Slip op. at 2-3 (quoting trial ct. transcript). The court imposed three consecutive sentences, as summarized by Superior Court:
On the conviction for sexual abuse of children, the court imposed a sentence of 60 to 120 months’ incarceration. This was an upward deviation from the sentencing guidelines, for which the upper end of the aggravate range was a minimum sentence of 48 months. On the conviction for EWOC as a third-degree felony, the court imposed a sentence of 18 to 36 months’ incarceration, which was in the aggravated range of the sentencing guidelines. Finally, on the conviction for EWOC graded as a first-degree misdemeanor, the court sentenced Berry to 12 to 24 months’ incarceration, which also fell in the aggravated range. The aggregate sentence was 90 to 180 months’ (seven and one-half to fifteen years’) incarceration.

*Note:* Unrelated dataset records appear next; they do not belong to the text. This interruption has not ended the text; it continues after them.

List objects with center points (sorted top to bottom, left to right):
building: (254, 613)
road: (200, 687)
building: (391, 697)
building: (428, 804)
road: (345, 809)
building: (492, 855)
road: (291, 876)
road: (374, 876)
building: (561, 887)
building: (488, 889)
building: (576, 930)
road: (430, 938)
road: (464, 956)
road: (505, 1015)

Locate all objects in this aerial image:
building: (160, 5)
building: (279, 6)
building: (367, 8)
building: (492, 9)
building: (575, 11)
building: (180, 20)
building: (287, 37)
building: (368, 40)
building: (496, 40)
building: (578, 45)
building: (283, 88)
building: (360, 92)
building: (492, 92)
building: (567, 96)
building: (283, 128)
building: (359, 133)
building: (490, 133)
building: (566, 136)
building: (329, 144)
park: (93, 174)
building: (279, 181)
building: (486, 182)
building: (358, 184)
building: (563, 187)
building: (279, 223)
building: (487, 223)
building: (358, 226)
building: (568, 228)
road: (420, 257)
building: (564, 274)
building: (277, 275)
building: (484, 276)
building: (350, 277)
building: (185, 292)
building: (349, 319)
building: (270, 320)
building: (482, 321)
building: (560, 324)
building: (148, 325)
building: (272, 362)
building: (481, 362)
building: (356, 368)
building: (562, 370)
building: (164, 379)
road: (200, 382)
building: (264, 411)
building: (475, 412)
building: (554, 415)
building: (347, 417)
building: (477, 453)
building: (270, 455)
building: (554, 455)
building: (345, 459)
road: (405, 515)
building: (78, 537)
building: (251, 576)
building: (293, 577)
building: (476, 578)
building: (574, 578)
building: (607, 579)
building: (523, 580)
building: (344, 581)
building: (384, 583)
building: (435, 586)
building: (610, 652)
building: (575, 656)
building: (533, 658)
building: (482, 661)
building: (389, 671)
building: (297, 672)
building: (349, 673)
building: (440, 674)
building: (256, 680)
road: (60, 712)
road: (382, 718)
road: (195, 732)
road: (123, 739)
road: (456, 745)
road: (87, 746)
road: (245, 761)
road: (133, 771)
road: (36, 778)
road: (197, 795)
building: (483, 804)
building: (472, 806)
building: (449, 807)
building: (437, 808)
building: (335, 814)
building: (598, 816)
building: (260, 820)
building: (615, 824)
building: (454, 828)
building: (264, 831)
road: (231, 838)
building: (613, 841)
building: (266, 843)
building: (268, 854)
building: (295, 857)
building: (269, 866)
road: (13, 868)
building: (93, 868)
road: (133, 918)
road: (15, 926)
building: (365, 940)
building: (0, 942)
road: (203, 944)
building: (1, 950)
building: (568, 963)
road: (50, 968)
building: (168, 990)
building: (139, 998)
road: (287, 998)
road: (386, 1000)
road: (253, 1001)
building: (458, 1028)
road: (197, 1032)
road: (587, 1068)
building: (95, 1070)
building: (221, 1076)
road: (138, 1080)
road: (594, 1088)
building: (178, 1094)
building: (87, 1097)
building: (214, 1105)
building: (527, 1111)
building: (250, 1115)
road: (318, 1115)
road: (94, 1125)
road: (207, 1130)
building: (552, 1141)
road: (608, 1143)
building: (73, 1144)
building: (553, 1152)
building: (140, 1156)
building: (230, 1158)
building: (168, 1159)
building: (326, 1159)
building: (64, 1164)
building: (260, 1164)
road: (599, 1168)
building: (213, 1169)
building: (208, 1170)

The court also stated that Berry would be required to register as a sex offender with the Pennsylvania State Police.
Slip op. at 3 (internal record citation omitted). In its Rule 1925(a) opinion, the trial court asserted that it “was clear in its record which aggravating factors were considered” in that the trial court:
emphasized the potential long-term mental health ramifications to the complainants, the lifelong impact these offenses will have within complainants and [Berry’s] family, this court’s “concerns about the predatory nature” of [Berry’s] behavior, that J.B. was particularly vulnerable to this predatory behavior due to his intellectual disabilities and J.J. particularly vulnerable due to his tender age, the victim impact letter written by [S.B.], J.B.’s sister, and the recommendation of both the prosecution and the child advocates.
Slip op. at 4 (quoting Rule 1925(a) op.). Berry appealed, arguing that the court abused its discretion in departing from the Sentencing Guidelines based on the trial court’s reliance on, inter alia, Berry’s prior arrests. Superior Court summarized Berry’s argument regarding his prior record as follows:
…although the court noted his prior record score was zero, it also noted “there are previous other contacts. This is not the anomaly that the zero would foreshadow for me.” Berry’s Br. at 32 (quoting N.T. at 24-25). Berry asserts “any adverse reliance upon mere arrests [by a sentencing court] violates the due process guarantees of the state and federal constitutions.” Id. He argues that a sentencing court must explicitly recognize that a prior arrest is not the equivalent of a conviction beyond reasonable doubt. Id. at 33.
Slip op. at 10-11.
Superior Court affirmed the judgement of sentence, reasoning that:
A court may consider a defendant’s prior arrests, so long as it recognizes those arrests have not resulted in convictions. Commonwealth v. Carr, 262 A.3d 561, 570 (Pa. Super. 2021). Here, the court noted that the previous “contacts” Berry has had with law enforcement did not contribute to the calculation of Berry’s prior record score. The court therefore acknowledged that these were not prior convictions. See 204 Pa. Code § 303.4 (stating that prior record score “is based on the type and number of prior convictions”). Moreover, a record of prior police involvement goes to Berry’s amenability to rehabilitation, a factor the court must consider under 42 Pa.C.S.A. § 9721(b). See Commonwealth v. Goggins, 748 A.2d 721, 732 (Pa. Super. 2000). We discern no abuse of discretion.
Slip op. at 11.
The Pennsylvania Supreme Court granted allocatur, limited to the following issue:
Did it not violate due process and the Sentencing Code for the trial court to consider Petitioner’s bare arrest record as a factor in imposing a more severe sentence, and did not the Superior Court err in reviewing this under an abuse of discretion standard?